About this exercise: When you reach the line with "Little Dick Daddy" in the data below, begin printing lines exactly, and stop once the line with "poured in from" has been printed.

Dataset records START

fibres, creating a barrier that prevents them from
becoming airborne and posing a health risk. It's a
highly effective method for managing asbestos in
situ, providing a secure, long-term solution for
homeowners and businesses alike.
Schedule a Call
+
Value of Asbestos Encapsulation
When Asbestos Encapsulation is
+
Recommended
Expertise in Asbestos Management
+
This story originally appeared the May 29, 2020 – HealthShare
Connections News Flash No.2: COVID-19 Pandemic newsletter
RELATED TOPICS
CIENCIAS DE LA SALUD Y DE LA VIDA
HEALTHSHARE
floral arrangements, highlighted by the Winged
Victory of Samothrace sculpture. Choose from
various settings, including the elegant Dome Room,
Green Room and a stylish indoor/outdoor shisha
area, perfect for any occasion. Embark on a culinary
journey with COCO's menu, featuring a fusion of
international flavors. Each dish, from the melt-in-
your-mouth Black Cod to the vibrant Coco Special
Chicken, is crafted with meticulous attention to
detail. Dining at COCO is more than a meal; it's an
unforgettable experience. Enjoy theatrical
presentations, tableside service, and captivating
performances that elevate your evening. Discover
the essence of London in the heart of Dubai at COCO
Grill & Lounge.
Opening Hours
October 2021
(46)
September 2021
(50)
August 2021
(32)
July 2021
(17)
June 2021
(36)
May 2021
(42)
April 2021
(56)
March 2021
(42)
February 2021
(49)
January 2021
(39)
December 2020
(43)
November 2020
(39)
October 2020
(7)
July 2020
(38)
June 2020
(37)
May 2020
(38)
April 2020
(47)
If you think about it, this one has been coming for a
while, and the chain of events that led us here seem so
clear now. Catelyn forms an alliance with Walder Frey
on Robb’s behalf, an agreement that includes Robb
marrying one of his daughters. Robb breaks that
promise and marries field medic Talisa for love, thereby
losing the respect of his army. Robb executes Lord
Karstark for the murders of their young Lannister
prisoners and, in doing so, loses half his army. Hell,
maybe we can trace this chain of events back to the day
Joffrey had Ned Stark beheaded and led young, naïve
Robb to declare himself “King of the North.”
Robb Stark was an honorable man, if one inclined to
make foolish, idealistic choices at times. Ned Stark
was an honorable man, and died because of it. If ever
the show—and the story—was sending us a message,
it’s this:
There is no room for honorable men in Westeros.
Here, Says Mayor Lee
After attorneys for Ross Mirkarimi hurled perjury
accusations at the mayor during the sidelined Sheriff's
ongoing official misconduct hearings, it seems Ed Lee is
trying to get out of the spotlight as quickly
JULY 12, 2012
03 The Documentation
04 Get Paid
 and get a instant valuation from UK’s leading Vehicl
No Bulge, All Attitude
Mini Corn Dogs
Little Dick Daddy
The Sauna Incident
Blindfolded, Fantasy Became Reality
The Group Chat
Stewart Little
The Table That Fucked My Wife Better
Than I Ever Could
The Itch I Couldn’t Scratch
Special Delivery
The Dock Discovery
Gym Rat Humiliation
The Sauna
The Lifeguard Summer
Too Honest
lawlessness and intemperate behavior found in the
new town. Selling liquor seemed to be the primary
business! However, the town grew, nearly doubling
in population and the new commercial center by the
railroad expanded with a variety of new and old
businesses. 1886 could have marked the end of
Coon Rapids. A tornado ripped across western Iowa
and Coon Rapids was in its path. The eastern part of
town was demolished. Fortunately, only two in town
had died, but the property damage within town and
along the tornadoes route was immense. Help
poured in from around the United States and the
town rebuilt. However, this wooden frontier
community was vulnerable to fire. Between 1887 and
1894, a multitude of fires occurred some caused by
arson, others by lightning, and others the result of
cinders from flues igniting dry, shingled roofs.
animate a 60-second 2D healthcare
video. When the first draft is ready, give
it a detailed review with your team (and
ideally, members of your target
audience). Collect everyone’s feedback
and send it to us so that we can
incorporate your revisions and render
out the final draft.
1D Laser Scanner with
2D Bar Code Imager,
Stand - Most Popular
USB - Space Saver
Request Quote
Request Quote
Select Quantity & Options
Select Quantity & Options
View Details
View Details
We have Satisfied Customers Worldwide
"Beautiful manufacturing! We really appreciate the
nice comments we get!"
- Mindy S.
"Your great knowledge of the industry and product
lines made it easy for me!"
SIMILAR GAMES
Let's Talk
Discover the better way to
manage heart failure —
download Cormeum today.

Dataset records END

Solution to the problem:
Little Dick Daddy
The Sauna Incident
Blindfolded, Fantasy Became Reality
The Group Chat
Stewart Little
The Table That Fucked My Wife Better
Than I Ever Could
The Itch I Couldn’t Scratch
Special Delivery
The Dock Discovery
Gym Rat Humiliation
The Sauna
The Lifeguard Summer
Too Honest
lawlessness and intemperate behavior found in the
new town. Selling liquor seemed to be the primary
business! However, the town grew, nearly doubling
in population and the new commercial center by the
railroad expanded with a variety of new and old
businesses. 1886 could have marked the end of
Coon Rapids. A tornado ripped across western Iowa
and Coon Rapids was in its path. The eastern part of
town was demolished. Fortunately, only two in town
had died, but the property damage within town and
along the tornadoes route was immense. Help
poured in from around the United States and the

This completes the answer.